[[ Data shown, beginning ]]
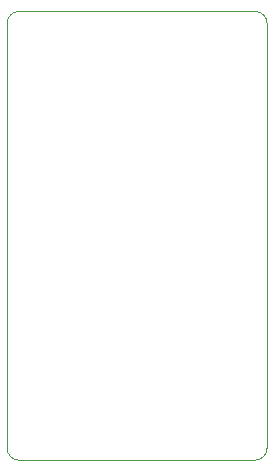
<source format=gbr>
%TF.GenerationSoftware,KiCad,Pcbnew,(6.0.2)*%
%TF.CreationDate,2022-05-16T11:26:33+02:00*%
%TF.ProjectId,Pir_movement_sensor,5069725f-6d6f-4766-956d-656e745f7365,rev?*%
%TF.SameCoordinates,PX55d4a80PY7bfa480*%
%TF.FileFunction,Profile,NP*%
%FSLAX46Y46*%
G04 Gerber Fmt 4.6, Leading zero omitted, Abs format (unit mm)*
G04 Created by KiCad (PCBNEW (6.0.2)) date 2022-05-16 11:26:33*
%MOMM*%
%LPD*%
G01*
G04 APERTURE LIST*
%TA.AperFunction,Profile*%
%ADD10C,0.100000*%
%TD*%
G04 APERTURE END LIST*
D10*
X0Y1000000D02*
G75*
G03*
X1000000Y0I999999J-1D01*
G01*
X1000000Y38000000D02*
X21000000Y38000000D01*
X21000000Y0D02*
X1000000Y0D01*
X1000000Y38000000D02*
G75*
G03*
X0Y37000000I-1J-999999D01*
G01*
X22000000Y37000000D02*
X22000000Y1000000D01*
X0Y1000000D02*
X0Y37000000D01*
X21000000Y0D02*
G75*
G03*
X22000000Y1000000I1J999999D01*
G01*
X22000000Y37000000D02*
G75*
G03*
X21000000Y38000000I-999999J1D01*
G01*
M02*

</source>
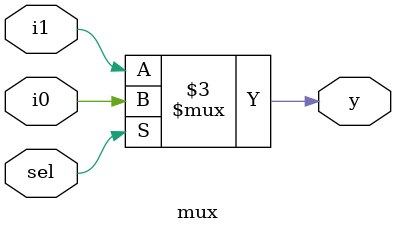
<source format=v>
`timescale 1ns / 1ps
module PISO(
    input Clk,
    input reset,
    input sel,
    input [3:0] Din,
    output Dout
);
    wire [5:0] w;

    D_FF d1 (Clk,reset,Din[0],w[5]);
    mux m1 (w[5],Din[1],sel,w[4]);
    
    D_FF d2 (Clk,reset,w[4],w[3]);
    mux m2 (w[3],Din[2],sel,w[2]);
    
    D_FF d3 (Clk,reset,w[2],w[1]);
    mux m3 (w[1],Din[3],sel,w[0]);
    
    D_FF d4 (Clk,reset,w[0],Dout);

endmodule

module D_FF (
    input clk,
    input reset,
    input din,
    output reg dout
);
    always @ (posedge clk or posedge reset) begin
        if (reset) begin
            dout <= 1'b0;
        end
        else begin
            dout <= din;
        end
    end
endmodule

module mux (
    input i0,
    input i1,
    input sel,
    output reg y
);
    always @ (*) begin
        if (sel) begin
            y <= i0;
        end
        else begin
            y <= i1;
        end
    end
endmodule


</source>
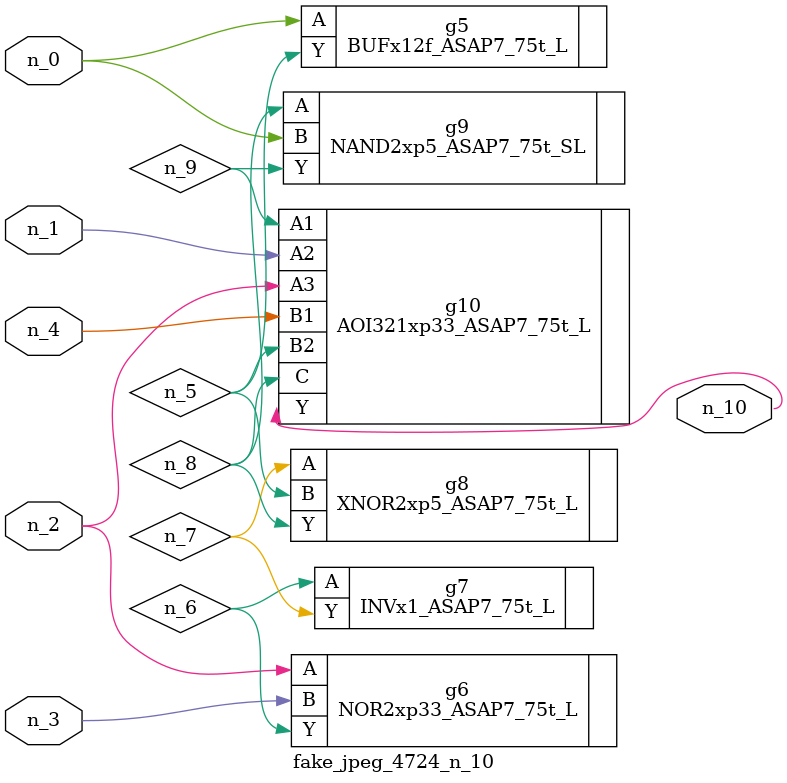
<source format=v>
module fake_jpeg_4724_n_10 (n_3, n_2, n_1, n_0, n_4, n_10);

input n_3;
input n_2;
input n_1;
input n_0;
input n_4;

output n_10;

wire n_8;
wire n_9;
wire n_6;
wire n_5;
wire n_7;

BUFx12f_ASAP7_75t_L g5 ( 
.A(n_0),
.Y(n_5)
);

NOR2xp33_ASAP7_75t_L g6 ( 
.A(n_2),
.B(n_3),
.Y(n_6)
);

INVx1_ASAP7_75t_L g7 ( 
.A(n_6),
.Y(n_7)
);

XNOR2xp5_ASAP7_75t_L g8 ( 
.A(n_7),
.B(n_5),
.Y(n_8)
);

NAND2xp5_ASAP7_75t_SL g9 ( 
.A(n_8),
.B(n_0),
.Y(n_9)
);

AOI321xp33_ASAP7_75t_L g10 ( 
.A1(n_9),
.A2(n_1),
.A3(n_2),
.B1(n_4),
.B2(n_5),
.C(n_8),
.Y(n_10)
);


endmodule
</source>
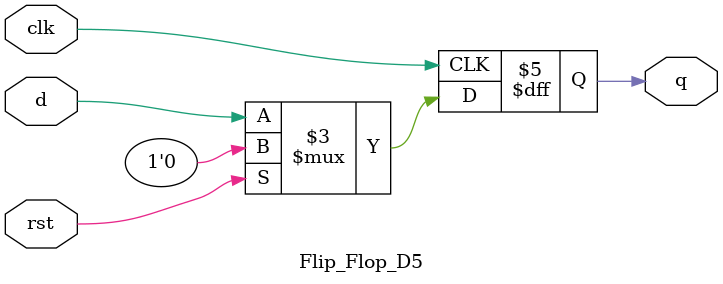
<source format=v>
`timescale 1ns / 1ps
module Flip_Flop_D5(
    input clk,
    input d,
    input rst,
    output reg q
    );

	 always @(posedge clk)
	 if (rst) 
	 q <= 0;
	 else
	 q <= d;


endmodule

</source>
[[ Data shown, end ]]
Your goal
Every line above should be copied exactly; do not carry over the pictures.

Solution for this task
<source format=gbr>
%TF.GenerationSoftware,KiCad,Pcbnew,(6.0.2)*%
%TF.CreationDate,2022-05-16T11:26:33+02:00*%
%TF.ProjectId,Pir_movement_sensor,5069725f-6d6f-4766-956d-656e745f7365,rev?*%
%TF.SameCoordinates,PX55d4a80PY7bfa480*%
%TF.FileFunction,Profile,NP*%
%FSLAX46Y46*%
G04 Gerber Fmt 4.6, Leading zero omitted, Abs format (unit mm)*
G04 Created by KiCad (PCBNEW (6.0.2)) date 2022-05-16 11:26:33*
%MOMM*%
%LPD*%
G01*
G04 APERTURE LIST*
%TA.AperFunction,Profile*%
%ADD10C,0.100000*%
%TD*%
G04 APERTURE END LIST*
D10*
X0Y1000000D02*
G75*
G03*
X1000000Y0I999999J-1D01*
G01*
X1000000Y38000000D02*
X21000000Y38000000D01*
X21000000Y0D02*
X1000000Y0D01*
X1000000Y38000000D02*
G75*
G03*
X0Y37000000I-1J-999999D01*
G01*
X22000000Y37000000D02*
X22000000Y1000000D01*
X0Y1000000D02*
X0Y37000000D01*
X21000000Y0D02*
G75*
G03*
X22000000Y1000000I1J999999D01*
G01*
X22000000Y37000000D02*
G75*
G03*
X21000000Y38000000I-999999J1D01*
G01*
M02*

</source>
<source format=v>
`timescale 1ns / 1ps
module PISO(
    input Clk,
    input reset,
    input sel,
    input [3:0] Din,
    output Dout
);
    wire [5:0] w;

    D_FF d1 (Clk,reset,Din[0],w[5]);
    mux m1 (w[5],Din[1],sel,w[4]);
    
    D_FF d2 (Clk,reset,w[4],w[3]);
    mux m2 (w[3],Din[2],sel,w[2]);
    
    D_FF d3 (Clk,reset,w[2],w[1]);
    mux m3 (w[1],Din[3],sel,w[0]);
    
    D_FF d4 (Clk,reset,w[0],Dout);

endmodule

module D_FF (
    input clk,
    input reset,
    input din,
    output reg dout
);
    always @ (posedge clk or posedge reset) begin
        if (reset) begin
            dout <= 1'b0;
        end
        else begin
            dout <= din;
        end
    end
endmodule

module mux (
    input i0,
    input i1,
    input sel,
    output reg y
);
    always @ (*) begin
        if (sel) begin
            y <= i0;
        end
        else begin
            y <= i1;
        end
    end
endmodule


</source>
<source format=v>
module fake_jpeg_4724_n_10 (n_3, n_2, n_1, n_0, n_4, n_10);

input n_3;
input n_2;
input n_1;
input n_0;
input n_4;

output n_10;

wire n_8;
wire n_9;
wire n_6;
wire n_5;
wire n_7;

BUFx12f_ASAP7_75t_L g5 ( 
.A(n_0),
.Y(n_5)
);

NOR2xp33_ASAP7_75t_L g6 ( 
.A(n_2),
.B(n_3),
.Y(n_6)
);

INVx1_ASAP7_75t_L g7 ( 
.A(n_6),
.Y(n_7)
);

XNOR2xp5_ASAP7_75t_L g8 ( 
.A(n_7),
.B(n_5),
.Y(n_8)
);

NAND2xp5_ASAP7_75t_SL g9 ( 
.A(n_8),
.B(n_0),
.Y(n_9)
);

AOI321xp33_ASAP7_75t_L g10 ( 
.A1(n_9),
.A2(n_1),
.A3(n_2),
.B1(n_4),
.B2(n_5),
.C(n_8),
.Y(n_10)
);


endmodule
</source>
<source format=v>
`timescale 1ns / 1ps
module Flip_Flop_D5(
    input clk,
    input d,
    input rst,
    output reg q
    );

	 always @(posedge clk)
	 if (rst) 
	 q <= 0;
	 else
	 q <= d;


endmodule

</source>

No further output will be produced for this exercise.